Sales for the 26 weeks to August 28th, decreased 22.6 per cent year-on-year to £90.6 million, primarily due to the forced closure of 88 stores in December 2009.
The 12 new or rebranded stores launched in H1 and are reported to be trading above target, and in other more promising news for the retailer online sales increased 38 per cent in the first half and 74 per cent in the second half to date.
Neil Gillis, CEO of Blacks Leisure, said: “Whilst trading conditions have continued to be very challenging, we are pleased with the performance of our new stores, which are trading above our expectations, and with the progress made with our programme of initiatives to underpin and protect our position as the leading outdoor retailer in the UK.”
Operational cost across the group fell by 22 per cent during the period and Blacks hopes to reduce costs further by agreeing the disposal of the ten remaining Boardwear stores excluding the Sancity Boardwear business which went into administration last year.
With increasing pressure on the Blacks and Millets stores owner from profitable competitor Go Outdoors, it is hoping that its newly opened stores, which now represent ten per cent of the group’s total sales, will continue to be successful.

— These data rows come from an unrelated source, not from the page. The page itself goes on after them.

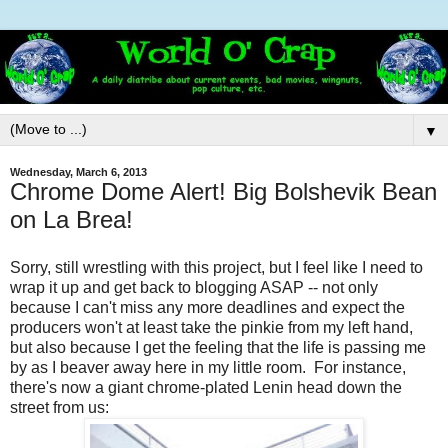
▼
Wednesday, March 6, 2013
Chrome Dome Alert! Big Bolshevik Bean
on La Brea!
Sorry, still wrestling with this project, but I feel like I need to
wrap it up and get back to blogging ASAP -- not only
because I can't miss any more deadlines and expect the
producers won't at least take the pinkie from my left hand,
but also because I get the feeling that the life is passing me
by as I beaver away here in my little room. For instance,
there's now a giant chrome-plated Lenin head down the
street from us:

David Bernstein, Chairman of Blacks Leisure, commented: “The successful implementation of the CVAs in late 2009 enabled the group to rationalise its business and provided the platform for the final phase of the turnaround plan.”
“Notwithstanding a difficult period of trading, the group reduced operating losses in the first half and commenced the final phase of its turnaround strategy through a programme of expansion and investment in its store estate.”
Gillis added: “The board believes that the combination of these initiatives, together with the continued success of the new store roll-out, should enable the business to achieve completion of the turnaround programme.”